(Saved entries)
◇ ◇ ◇ ◇ ◇ ◇ ◇

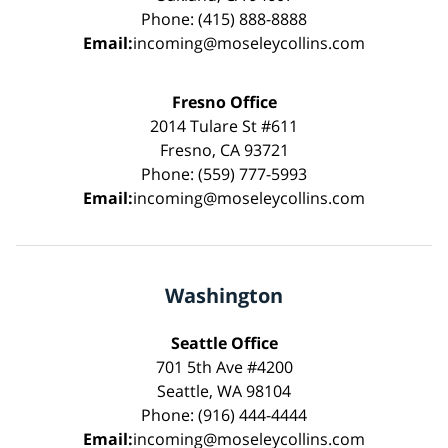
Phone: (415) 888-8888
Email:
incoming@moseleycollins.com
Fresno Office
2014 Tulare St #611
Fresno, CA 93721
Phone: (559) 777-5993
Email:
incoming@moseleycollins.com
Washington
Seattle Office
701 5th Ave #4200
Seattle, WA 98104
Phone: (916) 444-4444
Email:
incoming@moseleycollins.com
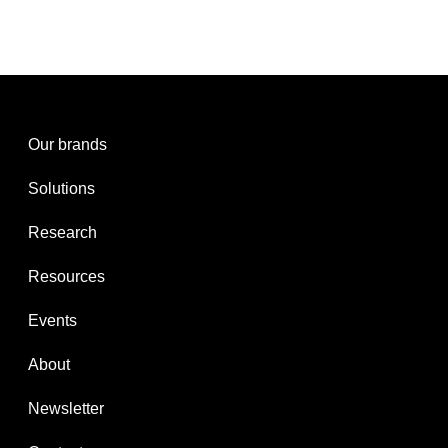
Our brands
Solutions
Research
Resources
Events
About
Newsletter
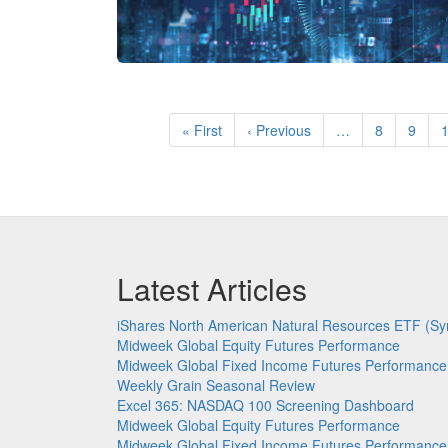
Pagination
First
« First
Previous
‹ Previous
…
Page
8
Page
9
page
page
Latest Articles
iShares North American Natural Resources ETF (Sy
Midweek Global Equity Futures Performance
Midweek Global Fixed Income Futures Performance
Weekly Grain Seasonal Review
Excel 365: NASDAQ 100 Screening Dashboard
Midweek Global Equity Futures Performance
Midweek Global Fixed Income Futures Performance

◇ ◇ ◇ ◇ ◇ ◇ ◇

*Task item*
Copy out every line of text in the material above word for word, without the picture markers.

*Exercise output*
Phone: (415) 888-8888
Email:
incoming@moseleycollins.com
Fresno Office
2014 Tulare St #611
Fresno, CA 93721
Phone: (559) 777-5993
Email:
incoming@moseleycollins.com
Washington
Seattle Office
701 5th Ave #4200
Seattle, WA 98104
Phone: (916) 444-4444
Email:
incoming@moseleycollins.com
Our brands
Solutions
Research
Resources
Events
About
Newsletter
Pagination
First
« First
Previous
‹ Previous
…
Page
8
Page
9
page
page
Latest Articles
iShares North American Natural Resources ETF (Sy
Midweek Global Equity Futures Performance
Midweek Global Fixed Income Futures Performance
Weekly Grain Seasonal Review
Excel 365: NASDAQ 100 Screening Dashboard
Midweek Global Equity Futures Performance
Midweek Global Fixed Income Futures Performance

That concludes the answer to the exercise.